October 19

I had a nightmare tonight, the kind that wake you up all breathless, scared and grateful that it was just a dream. My daughter has those. In my nightmare there was a crowd of children and some adults, it looked like a kids party. Then the evil came, and I started shepherding the children away, taking them out of evil’s way. I remember dreaming about picking them up, one by one, putting them on a couch, giving them toys, asking them to stay quiet, to stay put. When I finally huddled all children together, I turned around and realized that all other adults were gone, just disappeared. I was alone, standing between children and the evil that was staring at me with glee. That’s when I woke up.

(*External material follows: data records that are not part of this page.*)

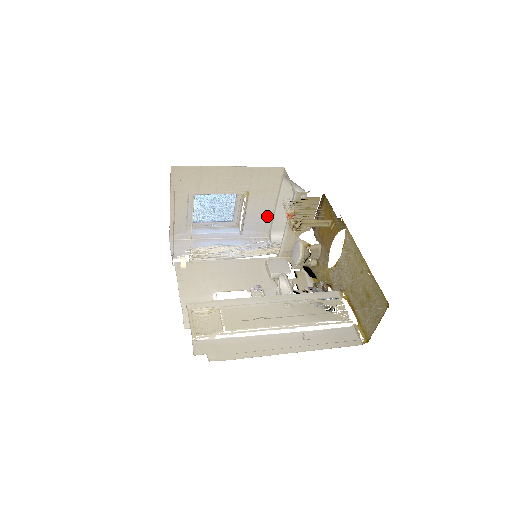
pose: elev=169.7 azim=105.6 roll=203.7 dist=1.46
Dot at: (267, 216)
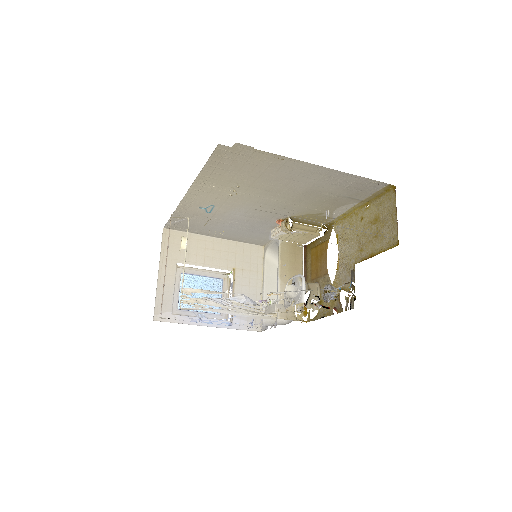
Dot at: (256, 302)
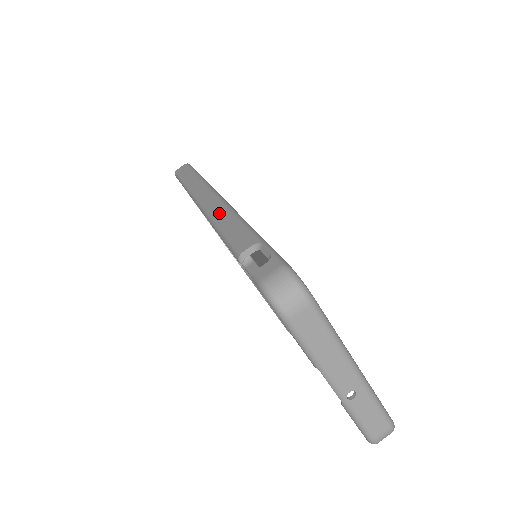
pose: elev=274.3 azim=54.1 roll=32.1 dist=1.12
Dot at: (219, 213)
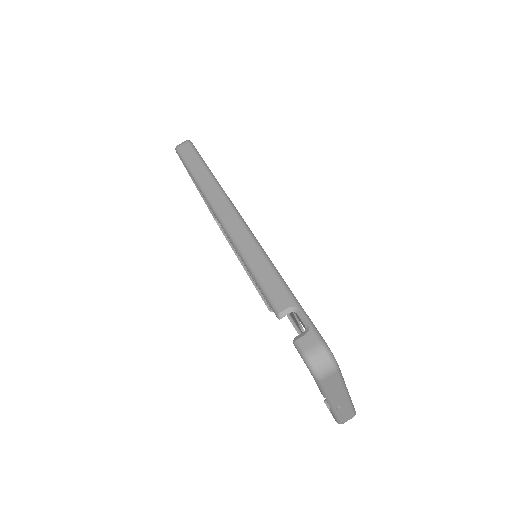
Dot at: (248, 247)
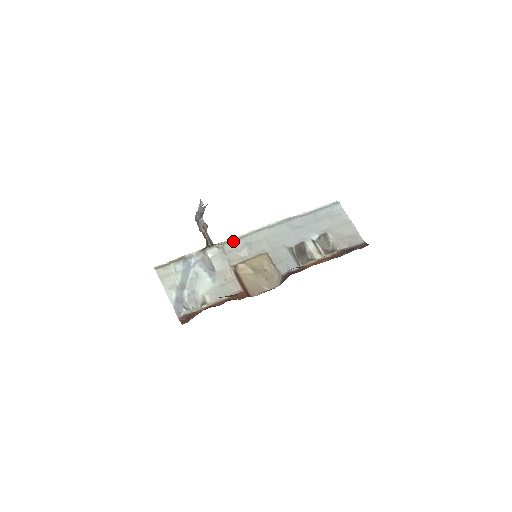
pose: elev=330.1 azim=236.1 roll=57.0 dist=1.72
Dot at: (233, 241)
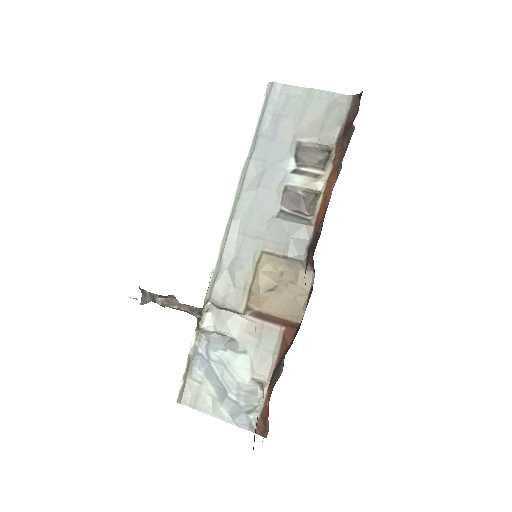
Dot at: (215, 281)
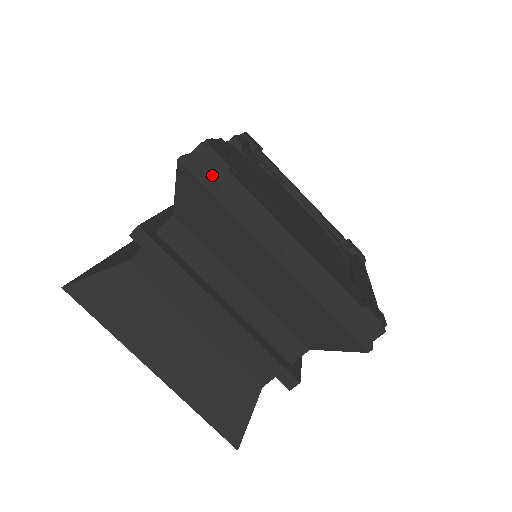
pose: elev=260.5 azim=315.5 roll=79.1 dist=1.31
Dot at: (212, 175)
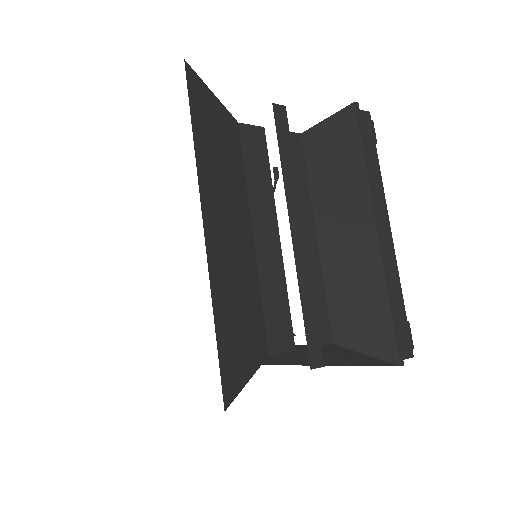
Dot at: (365, 135)
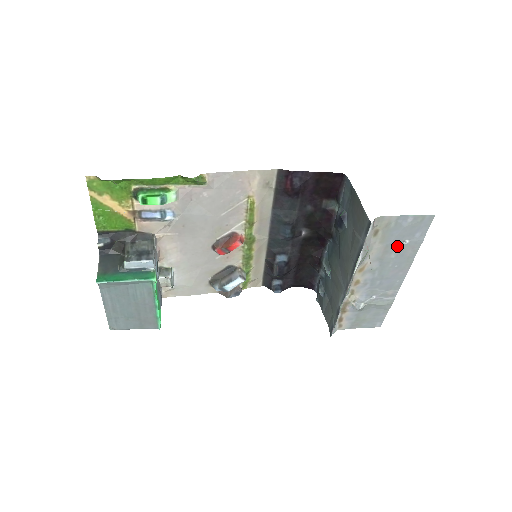
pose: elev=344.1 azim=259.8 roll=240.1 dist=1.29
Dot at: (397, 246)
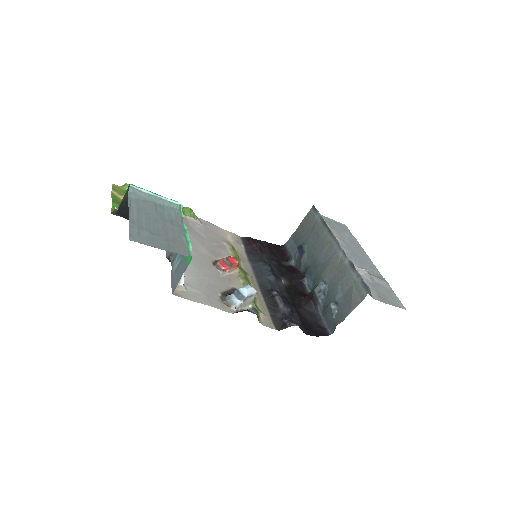
Dot at: (343, 235)
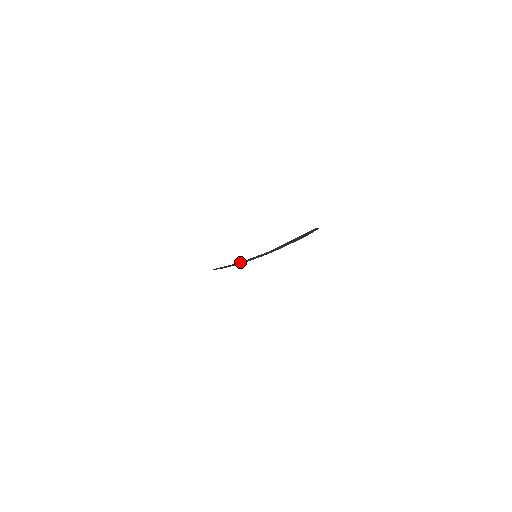
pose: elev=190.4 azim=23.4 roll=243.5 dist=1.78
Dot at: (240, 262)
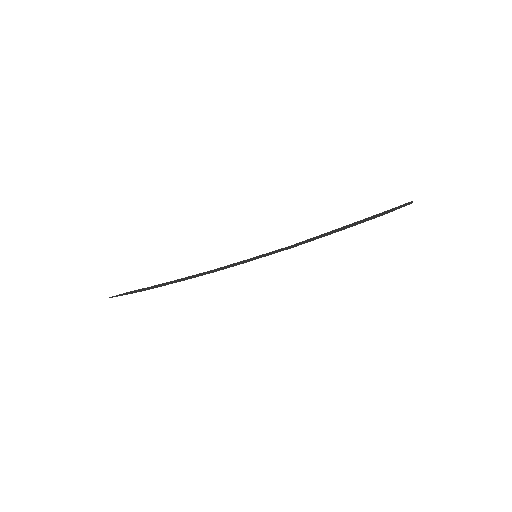
Dot at: (205, 272)
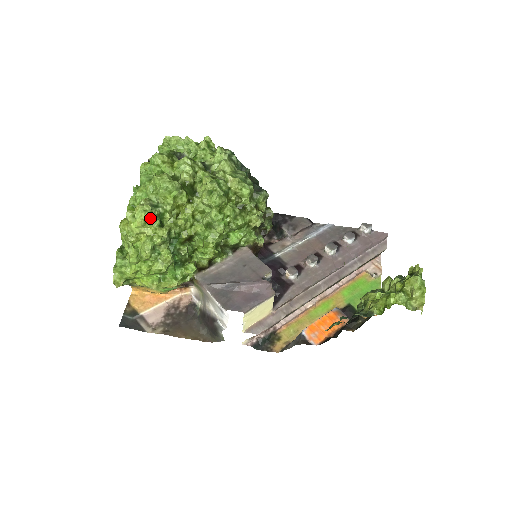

During my Saturday morning coffee and catching up on the school reading the chapter was about Windigo, the cannibal spirit of the Anishinaabe stories. At the table next to me a man was talking very loudly about this great time management software his company was selling. Not only this software creates timesheets for employees, it “helps” them account for every minute task. Imagine, the man was saying, you’re working on a project and your phone rings, some personal call. Our software stops the timer, so that your call doesn’t count towards your working time, then restarts it again when your call is over. Imagine how much easier it is, than trying to remember every little thing you did when filing your time sheet on Friday. How much easier it becomes to control a factory with 500 employees. We just count everything. I looked up from my Windigo page, incredulous. Life imitating art.

I started listening to an audiobook Imagination. A Manifesto by Ruha Benjamin and learned the term long-termism. Long-termism is a philosophy that allows very rich and spoiled Silicon Valley brats not to give an f about the crisis that is happening here and now, as long as they can invest their money and their brains in some far away technocratic future where their legacy will be carried on by “digital descendants.” The idea of it was so dystopian that it made me laugh out loud. Wow, so the Silicon Valley dudes stole the basic technique of the original colonizers, aka Christian missionaries – focus attention on the uncertain, vague and imaginary afterlife, so that you can ignore, destroy and plunder the tangible and beautiful world you have in front of you. This made me think back to the conversation I had earlier this week, the one about the love of the dying things. I would rather love the fragile, dying and undervalued present world than hope for some future one where only the fittest survive.